__What the task requires__
Take every line from the records below that includes the word "example".

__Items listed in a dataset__
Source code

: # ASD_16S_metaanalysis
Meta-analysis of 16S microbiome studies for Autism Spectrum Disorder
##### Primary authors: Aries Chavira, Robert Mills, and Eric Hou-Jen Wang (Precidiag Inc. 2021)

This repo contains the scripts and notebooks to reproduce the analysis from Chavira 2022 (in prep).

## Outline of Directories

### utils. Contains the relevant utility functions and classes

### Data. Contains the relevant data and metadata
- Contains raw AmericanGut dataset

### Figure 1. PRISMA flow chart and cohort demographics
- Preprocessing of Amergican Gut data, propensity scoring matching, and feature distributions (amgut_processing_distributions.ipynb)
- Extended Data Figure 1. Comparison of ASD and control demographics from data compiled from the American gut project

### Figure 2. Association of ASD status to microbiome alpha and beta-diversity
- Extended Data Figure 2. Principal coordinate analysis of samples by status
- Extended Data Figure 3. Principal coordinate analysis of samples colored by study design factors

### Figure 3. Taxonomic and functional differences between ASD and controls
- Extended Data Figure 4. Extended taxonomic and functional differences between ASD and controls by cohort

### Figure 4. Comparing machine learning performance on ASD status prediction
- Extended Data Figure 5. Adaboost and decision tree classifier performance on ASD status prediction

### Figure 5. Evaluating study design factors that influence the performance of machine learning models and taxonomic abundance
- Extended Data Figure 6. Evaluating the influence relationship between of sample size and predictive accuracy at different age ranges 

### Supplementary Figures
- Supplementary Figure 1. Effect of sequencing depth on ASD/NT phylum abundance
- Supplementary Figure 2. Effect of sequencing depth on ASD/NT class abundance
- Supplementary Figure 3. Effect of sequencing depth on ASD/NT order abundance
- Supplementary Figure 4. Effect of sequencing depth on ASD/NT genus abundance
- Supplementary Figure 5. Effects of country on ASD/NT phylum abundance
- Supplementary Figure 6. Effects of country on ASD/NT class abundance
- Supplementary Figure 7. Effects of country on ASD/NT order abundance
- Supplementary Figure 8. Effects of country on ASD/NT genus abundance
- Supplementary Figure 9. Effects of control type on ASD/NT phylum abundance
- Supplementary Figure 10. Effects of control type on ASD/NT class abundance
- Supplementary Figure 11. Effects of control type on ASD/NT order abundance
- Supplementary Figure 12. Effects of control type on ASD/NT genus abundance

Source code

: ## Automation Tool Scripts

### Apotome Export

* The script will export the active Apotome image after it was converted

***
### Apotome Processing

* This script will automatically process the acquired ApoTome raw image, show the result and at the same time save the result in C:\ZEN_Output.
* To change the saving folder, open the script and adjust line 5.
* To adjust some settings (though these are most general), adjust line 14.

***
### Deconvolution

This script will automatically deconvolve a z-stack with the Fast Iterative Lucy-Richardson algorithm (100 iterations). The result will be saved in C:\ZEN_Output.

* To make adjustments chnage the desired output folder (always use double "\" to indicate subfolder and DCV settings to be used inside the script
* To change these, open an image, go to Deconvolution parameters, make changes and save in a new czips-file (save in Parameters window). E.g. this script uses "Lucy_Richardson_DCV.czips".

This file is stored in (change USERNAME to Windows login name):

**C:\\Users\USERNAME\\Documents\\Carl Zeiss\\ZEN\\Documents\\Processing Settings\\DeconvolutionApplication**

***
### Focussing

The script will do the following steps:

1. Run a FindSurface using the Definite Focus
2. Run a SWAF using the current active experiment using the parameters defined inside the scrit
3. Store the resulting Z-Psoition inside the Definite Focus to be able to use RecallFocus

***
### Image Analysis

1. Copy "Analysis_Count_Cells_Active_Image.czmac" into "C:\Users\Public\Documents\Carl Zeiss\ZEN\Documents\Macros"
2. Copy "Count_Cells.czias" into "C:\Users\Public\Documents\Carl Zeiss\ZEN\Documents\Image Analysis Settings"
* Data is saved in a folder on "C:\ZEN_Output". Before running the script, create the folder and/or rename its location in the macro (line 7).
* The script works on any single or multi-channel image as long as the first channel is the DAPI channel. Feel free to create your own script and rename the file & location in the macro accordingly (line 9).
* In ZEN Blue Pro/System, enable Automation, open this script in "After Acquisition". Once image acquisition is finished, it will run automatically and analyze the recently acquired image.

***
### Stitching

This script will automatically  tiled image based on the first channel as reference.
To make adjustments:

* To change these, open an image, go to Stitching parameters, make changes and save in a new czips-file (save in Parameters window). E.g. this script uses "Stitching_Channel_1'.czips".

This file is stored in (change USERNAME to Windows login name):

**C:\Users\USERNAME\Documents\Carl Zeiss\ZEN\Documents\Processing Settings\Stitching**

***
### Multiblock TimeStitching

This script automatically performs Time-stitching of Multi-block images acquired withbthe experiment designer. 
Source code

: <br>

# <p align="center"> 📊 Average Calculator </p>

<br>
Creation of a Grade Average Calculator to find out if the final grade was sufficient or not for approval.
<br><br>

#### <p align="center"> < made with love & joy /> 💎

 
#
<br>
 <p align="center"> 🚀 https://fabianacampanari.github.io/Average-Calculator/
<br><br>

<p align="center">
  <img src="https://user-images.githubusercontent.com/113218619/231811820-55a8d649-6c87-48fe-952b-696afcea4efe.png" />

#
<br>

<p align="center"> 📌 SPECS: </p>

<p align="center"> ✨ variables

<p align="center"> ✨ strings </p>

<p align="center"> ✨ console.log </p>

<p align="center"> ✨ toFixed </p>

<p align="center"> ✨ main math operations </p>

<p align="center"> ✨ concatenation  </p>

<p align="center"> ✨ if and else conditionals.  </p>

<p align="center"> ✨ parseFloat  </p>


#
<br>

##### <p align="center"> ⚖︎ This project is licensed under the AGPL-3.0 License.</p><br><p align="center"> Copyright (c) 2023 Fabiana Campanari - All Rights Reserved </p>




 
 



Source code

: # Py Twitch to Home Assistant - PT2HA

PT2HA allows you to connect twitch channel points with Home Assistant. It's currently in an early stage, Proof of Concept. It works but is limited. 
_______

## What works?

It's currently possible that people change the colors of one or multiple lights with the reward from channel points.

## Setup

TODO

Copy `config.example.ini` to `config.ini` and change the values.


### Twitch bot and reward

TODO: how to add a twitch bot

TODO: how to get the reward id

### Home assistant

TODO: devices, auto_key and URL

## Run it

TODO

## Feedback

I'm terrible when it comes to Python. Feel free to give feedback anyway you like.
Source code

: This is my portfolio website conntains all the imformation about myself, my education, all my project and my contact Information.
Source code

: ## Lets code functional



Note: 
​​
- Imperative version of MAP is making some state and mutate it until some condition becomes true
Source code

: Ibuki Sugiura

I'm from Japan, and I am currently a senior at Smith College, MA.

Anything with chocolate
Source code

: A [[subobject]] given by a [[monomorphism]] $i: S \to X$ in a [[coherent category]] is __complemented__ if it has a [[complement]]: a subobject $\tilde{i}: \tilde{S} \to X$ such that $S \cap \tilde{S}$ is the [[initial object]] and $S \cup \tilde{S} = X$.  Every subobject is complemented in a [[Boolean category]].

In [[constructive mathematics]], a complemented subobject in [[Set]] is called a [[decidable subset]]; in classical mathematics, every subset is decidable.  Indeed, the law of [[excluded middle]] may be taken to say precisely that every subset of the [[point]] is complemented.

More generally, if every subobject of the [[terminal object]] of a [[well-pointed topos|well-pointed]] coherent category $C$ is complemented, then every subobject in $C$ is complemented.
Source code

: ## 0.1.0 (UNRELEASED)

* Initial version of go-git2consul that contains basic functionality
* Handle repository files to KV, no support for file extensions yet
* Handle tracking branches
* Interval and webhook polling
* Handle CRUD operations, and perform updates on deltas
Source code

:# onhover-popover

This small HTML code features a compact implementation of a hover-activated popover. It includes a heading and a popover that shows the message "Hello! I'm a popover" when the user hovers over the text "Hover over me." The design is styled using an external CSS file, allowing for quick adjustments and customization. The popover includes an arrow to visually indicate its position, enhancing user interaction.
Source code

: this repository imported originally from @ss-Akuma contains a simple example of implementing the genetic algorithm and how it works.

__Output below__
Copy `config.example.ini` to `config.ini` and change the values.
: this repository imported originally from @ss-Akuma contains a simple example of implementing the genetic algorithm and how it works.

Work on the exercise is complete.